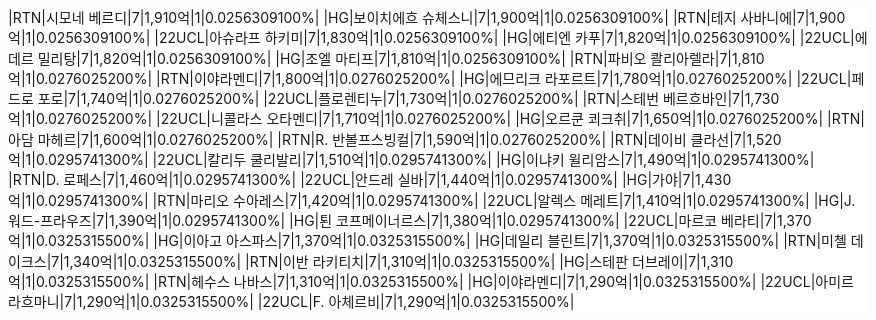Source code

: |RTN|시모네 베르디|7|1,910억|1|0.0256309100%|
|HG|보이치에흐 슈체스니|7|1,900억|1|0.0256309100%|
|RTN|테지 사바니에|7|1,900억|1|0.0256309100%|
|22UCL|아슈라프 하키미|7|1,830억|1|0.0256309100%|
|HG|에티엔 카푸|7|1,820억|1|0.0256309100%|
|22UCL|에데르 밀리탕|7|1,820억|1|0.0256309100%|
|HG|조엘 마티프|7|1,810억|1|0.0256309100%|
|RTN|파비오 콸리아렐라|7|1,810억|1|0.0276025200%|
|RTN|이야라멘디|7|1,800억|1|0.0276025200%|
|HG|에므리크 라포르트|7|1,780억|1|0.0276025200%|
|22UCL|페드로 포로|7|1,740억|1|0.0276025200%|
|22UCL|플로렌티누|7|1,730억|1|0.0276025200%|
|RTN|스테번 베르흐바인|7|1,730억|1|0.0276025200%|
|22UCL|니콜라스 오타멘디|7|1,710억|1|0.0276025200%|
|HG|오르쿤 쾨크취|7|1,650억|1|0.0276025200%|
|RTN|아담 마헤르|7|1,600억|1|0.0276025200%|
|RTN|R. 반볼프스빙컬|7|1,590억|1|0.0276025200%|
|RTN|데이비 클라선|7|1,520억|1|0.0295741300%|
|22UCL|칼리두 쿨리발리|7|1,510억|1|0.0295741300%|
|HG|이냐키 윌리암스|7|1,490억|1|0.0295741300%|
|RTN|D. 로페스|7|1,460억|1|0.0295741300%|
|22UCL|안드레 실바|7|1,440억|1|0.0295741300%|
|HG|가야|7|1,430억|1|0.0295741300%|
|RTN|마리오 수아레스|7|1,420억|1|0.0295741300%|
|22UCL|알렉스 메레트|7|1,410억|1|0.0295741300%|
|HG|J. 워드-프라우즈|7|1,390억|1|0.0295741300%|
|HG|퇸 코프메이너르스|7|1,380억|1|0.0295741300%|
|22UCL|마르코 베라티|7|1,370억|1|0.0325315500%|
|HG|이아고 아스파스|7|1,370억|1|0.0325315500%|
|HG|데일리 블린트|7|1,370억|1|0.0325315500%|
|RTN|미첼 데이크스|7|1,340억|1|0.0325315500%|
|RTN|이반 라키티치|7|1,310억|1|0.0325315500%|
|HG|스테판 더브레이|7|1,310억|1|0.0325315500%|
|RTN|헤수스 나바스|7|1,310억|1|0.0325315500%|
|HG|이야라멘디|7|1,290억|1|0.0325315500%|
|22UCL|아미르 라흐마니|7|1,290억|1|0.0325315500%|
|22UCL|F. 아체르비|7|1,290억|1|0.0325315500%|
-=-=-=-=-
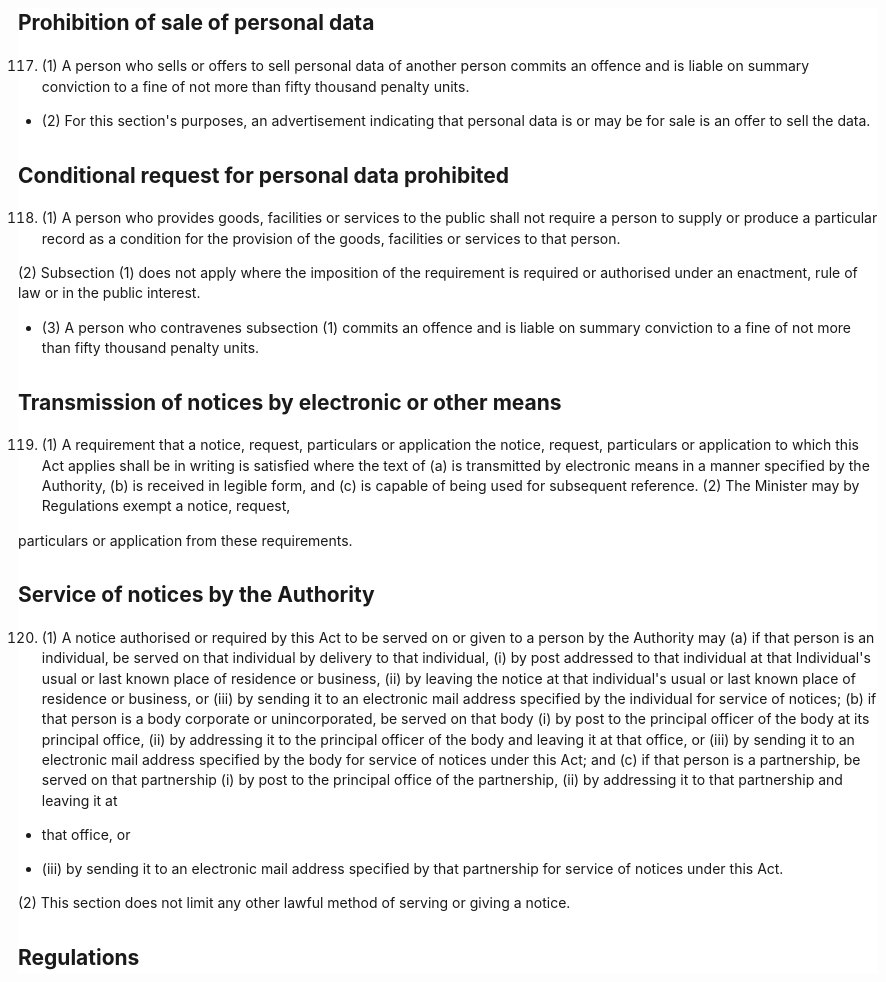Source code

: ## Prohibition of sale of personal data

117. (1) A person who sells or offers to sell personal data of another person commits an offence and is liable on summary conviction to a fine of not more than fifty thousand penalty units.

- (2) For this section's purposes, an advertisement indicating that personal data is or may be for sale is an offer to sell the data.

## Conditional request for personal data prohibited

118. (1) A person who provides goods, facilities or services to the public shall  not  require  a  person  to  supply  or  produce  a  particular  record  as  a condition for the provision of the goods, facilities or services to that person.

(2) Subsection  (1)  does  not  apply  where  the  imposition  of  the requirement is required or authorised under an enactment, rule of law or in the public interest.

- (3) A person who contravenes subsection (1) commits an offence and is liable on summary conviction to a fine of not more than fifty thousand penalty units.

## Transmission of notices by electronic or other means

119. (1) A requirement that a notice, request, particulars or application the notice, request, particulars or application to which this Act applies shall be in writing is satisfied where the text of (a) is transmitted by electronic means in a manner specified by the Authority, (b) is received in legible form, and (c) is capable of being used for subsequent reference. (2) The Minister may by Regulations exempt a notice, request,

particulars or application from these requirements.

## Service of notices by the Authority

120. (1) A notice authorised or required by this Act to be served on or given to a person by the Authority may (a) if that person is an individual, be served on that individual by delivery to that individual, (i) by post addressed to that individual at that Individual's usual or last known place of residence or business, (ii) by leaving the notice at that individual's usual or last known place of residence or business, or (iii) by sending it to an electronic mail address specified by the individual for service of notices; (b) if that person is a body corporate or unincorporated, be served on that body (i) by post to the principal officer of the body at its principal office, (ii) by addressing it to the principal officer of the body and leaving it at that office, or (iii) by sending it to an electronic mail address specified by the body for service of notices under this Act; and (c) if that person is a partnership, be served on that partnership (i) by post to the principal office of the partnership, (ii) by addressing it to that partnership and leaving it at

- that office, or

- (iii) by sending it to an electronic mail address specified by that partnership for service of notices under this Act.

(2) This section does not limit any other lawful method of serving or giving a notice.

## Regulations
-=-=-=-=-
## YOUR OBJECTIVE:
Copy the listing word for word, from the line that contains "- (iii) by sending" down through the line that contains "## Regulations", including both of those lines.

## SOLUTION TO THE PROBLEM:
- (iii) by sending it to an electronic mail address specified by that partnership for service of notices under this Act.

(2) This section does not limit any other lawful method of serving or giving a notice.

## Regulations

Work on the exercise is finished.